INSTRUCTION: What you return must be the full data, repeated verbatim, with no pictures in it.

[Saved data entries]
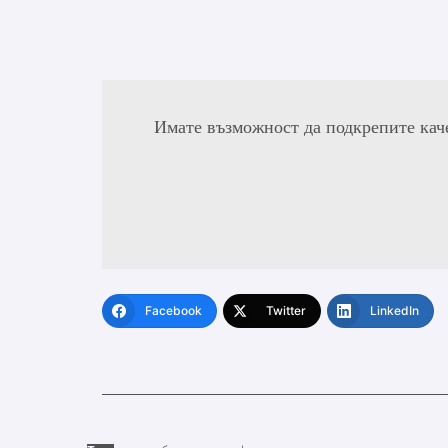
Имате възможност да подкрепите кач
Facebook
Twitter
LinkedIn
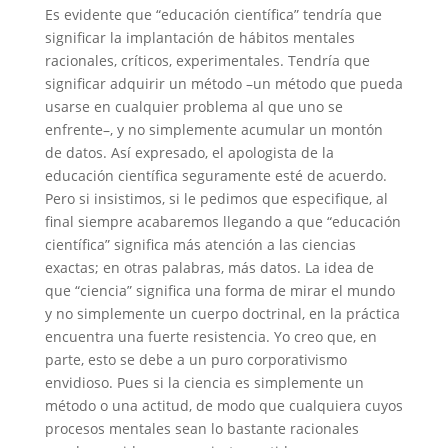
Es evidente que “educación científica” tendría que
significar la implantación de hábitos mentales
racionales, críticos, experimentales. Tendría que
significar adquirir un método –un método que pueda
usarse en cualquier problema al que uno se
enfrente–, y no simplemente acumular un montón
de datos. Así expresado, el apologista de la
educación científica seguramente esté de acuerdo.
Pero si insistimos, si le pedimos que especifique, al
final siempre acabaremos llegando a que “educación
científica” significa más atención a las ciencias
exactas; en otras palabras, más datos. La idea de
que “ciencia” significa una forma de mirar el mundo
y no simplemente un cuerpo doctrinal, en la práctica
encuentra una fuerte resistencia. Yo creo que, en
parte, esto se debe a un puro corporativismo
envidioso. Pues si la ciencia es simplemente un
método o una actitud, de modo que cualquiera cuyos
procesos mentales sean lo bastante racionales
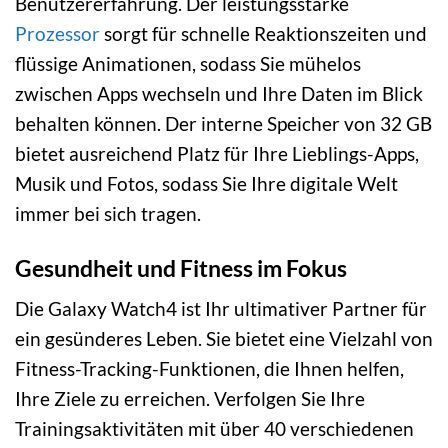
Benutzererfahrung. Der leistungsstarke
Prozessor
sorgt für schnelle Reaktionszeiten und
flüssige Animationen, sodass Sie mühelos
zwischen Apps wechseln und Ihre Daten im Blick
behalten können. Der interne Speicher von 32 GB
bietet ausreichend Platz für Ihre Lieblings-Apps,
Musik und Fotos, sodass Sie Ihre digitale Welt
immer bei sich tragen.
Gesundheit und Fitness im Fokus
Die Galaxy Watch4 ist Ihr ultimativer Partner für
ein gesünderes Leben. Sie bietet eine Vielzahl von
Fitness-Tracking-Funktionen, die Ihnen helfen,
Ihre Ziele zu erreichen. Verfolgen Sie Ihre
Trainingsaktivitäten mit über 40 verschiedenen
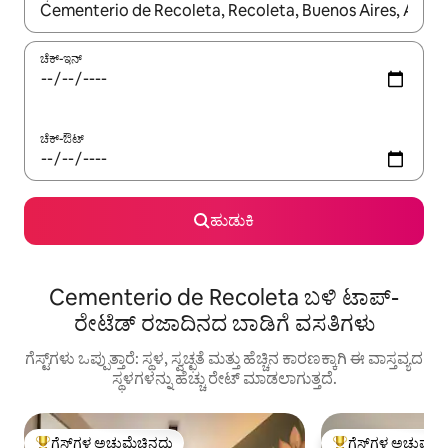
ಫಲಿತಾಂಶಗಳು ಲಭ್ಯವಿರುವಾಗ, ಅಪ್ ಮತ್ತು ಡೌನ್ ಬಾಣದ ಕೀಲಿಗಳೊಂದಿಗೆ ನ್ಯಾವಿಗೇಟ
ಚೆಕ್-ಇನ್
ಚೆಕ್-ಔಟ್
ಹುಡುಕಿ
Cementerio de Recoleta ಬಳಿ ಟಾಪ್-
ರೇಟೆಡ್ ರಜಾದಿನದ ಬಾಡಿಗೆ ವಸತಿಗಳು
ಗೆಸ್ಟ್‌ಗಳು ಒಪ್ಪುತ್ತಾರೆ: ಸ್ಥಳ, ಸ್ವಚ್ಛತೆ ಮತ್ತು ಹೆಚ್ಚಿನ ಕಾರಣಕ್ಕಾಗಿ ಈ ವಾಸ್ತವ್ಯದ
ಸ್ಥಳಗಳನ್ನು ಹೆಚ್ಚು ರೇಟ್ ಮಾಡಲಾಗುತ್ತದೆ.
ಗೆಸ್ಟ್‌ಗಳ ಅಚ್ಚುಮೆಚ್ಚಿನದು
ಗೆಸ್ಟ್‌ಗಳ ಅಚ್ಚುಮೆಚ್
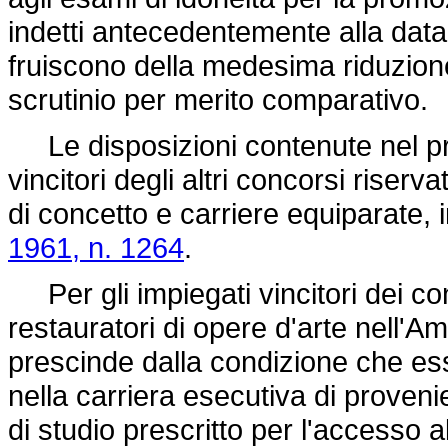
indetti antecedentemente alla data 
fruiscono della medesima riduzione 
scrutinio per merito comparativo.
Le disposizioni contenute nel pre
vincitori degli altri concorsi riserva
di concetto e carriere equiparate, i
1961, n. 1264
.
Per gli impiegati vincitori dei con
restauratori di opere d'arte nell'Amm
prescinde dalla condizione che ess
nella carriera esecutiva di proven
di studio prescritto per l'accesso al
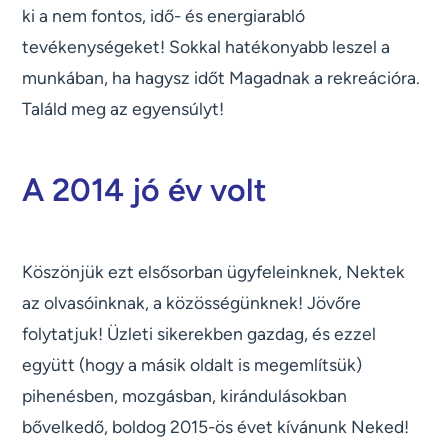
ki a nem fontos, idő- és energiarabló
tevékenységeket! Sokkal hatékonyabb leszel a
munkában, ha hagysz időt Magadnak a rekreációra.
Találd meg az egyensúlyt!
A 2014 jó év volt
Köszönjük ezt elsősorban ügyfeleinknek, Nektek
az olvasóinknak, a közösségünknek! Jövőre
folytatjuk! Üzleti sikerekben gazdag, és ezzel
együtt (hogy a másik oldalt is megemlítsük)
pihenésben, mozgásban, kirándulásokban
bővelkedő, boldog 2015-ös évet kívánunk Neked!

FINISHED TASK:
Имате възможност да подкрепите кач
Facebook
Twitter
LinkedIn
Es evidente que “educación científica” tendría que
significar la implantación de hábitos mentales
racionales, críticos, experimentales. Tendría que
significar adquirir un método –un método que pueda
usarse en cualquier problema al que uno se
enfrente–, y no simplemente acumular un montón
de datos. Así expresado, el apologista de la
educación científica seguramente esté de acuerdo.
Pero si insistimos, si le pedimos que especifique, al
final siempre acabaremos llegando a que “educación
científica” significa más atención a las ciencias
exactas; en otras palabras, más datos. La idea de
que “ciencia” significa una forma de mirar el mundo
y no simplemente un cuerpo doctrinal, en la práctica
encuentra una fuerte resistencia. Yo creo que, en
parte, esto se debe a un puro corporativismo
envidioso. Pues si la ciencia es simplemente un
método o una actitud, de modo que cualquiera cuyos
procesos mentales sean lo bastante racionales
Benutzererfahrung. Der leistungsstarke
Prozessor
sorgt für schnelle Reaktionszeiten und
flüssige Animationen, sodass Sie mühelos
zwischen Apps wechseln und Ihre Daten im Blick
behalten können. Der interne Speicher von 32 GB
bietet ausreichend Platz für Ihre Lieblings-Apps,
Musik und Fotos, sodass Sie Ihre digitale Welt
immer bei sich tragen.
Gesundheit und Fitness im Fokus
Die Galaxy Watch4 ist Ihr ultimativer Partner für
ein gesünderes Leben. Sie bietet eine Vielzahl von
Fitness-Tracking-Funktionen, die Ihnen helfen,
Ihre Ziele zu erreichen. Verfolgen Sie Ihre
Trainingsaktivitäten mit über 40 verschiedenen
ಫಲಿತಾಂಶಗಳು ಲಭ್ಯವಿರುವಾಗ, ಅಪ್ ಮತ್ತು ಡೌನ್ ಬಾಣದ ಕೀಲಿಗಳೊಂದಿಗೆ ನ್ಯಾವಿಗೇಟ
ಚೆಕ್-ಇನ್
ಚೆಕ್-ಔಟ್
ಹುಡುಕಿ
Cementerio de Recoleta ಬಳಿ ಟಾಪ್-
ರೇಟೆಡ್ ರಜಾದಿನದ ಬಾಡಿಗೆ ವಸತಿಗಳು
ಗೆಸ್ಟ್‌ಗಳು ಒಪ್ಪುತ್ತಾರೆ: ಸ್ಥಳ, ಸ್ವಚ್ಛತೆ ಮತ್ತು ಹೆಚ್ಚಿನ ಕಾರಣಕ್ಕಾಗಿ ಈ ವಾಸ್ತವ್ಯದ
ಸ್ಥಳಗಳನ್ನು ಹೆಚ್ಚು ರೇಟ್ ಮಾಡಲಾಗುತ್ತದೆ.
ಗೆಸ್ಟ್‌ಗಳ ಅಚ್ಚುಮೆಚ್ಚಿನದು
ಗೆಸ್ಟ್‌ಗಳ ಅಚ್ಚುಮೆಚ್
indetti antecedentemente alla data 
fruiscono della medesima riduzione 
scrutinio per merito comparativo.
Le disposizioni contenute nel pre
vincitori degli altri concorsi riserva
di concetto e carriere equiparate, i
1961, n. 1264
.
Per gli impiegati vincitori dei con
restauratori di opere d'arte nell'Amm
prescinde dalla condizione che ess
nella carriera esecutiva di proven
di studio prescritto per l'accesso al
ki a nem fontos, idő- és energiarabló
tevékenységeket! Sokkal hatékonyabb leszel a
munkában, ha hagysz időt Magadnak a rekreációra.
Találd meg az egyensúlyt!
A 2014 jó év volt
Köszönjük ezt elsősorban ügyfeleinknek, Nektek
az olvasóinknak, a közösségünknek! Jövőre
folytatjuk! Üzleti sikerekben gazdag, és ezzel
együtt (hogy a másik oldalt is megemlítsük)
pihenésben, mozgásban, kirándulásokban
bővelkedő, boldog 2015-ös évet kívánunk Neked!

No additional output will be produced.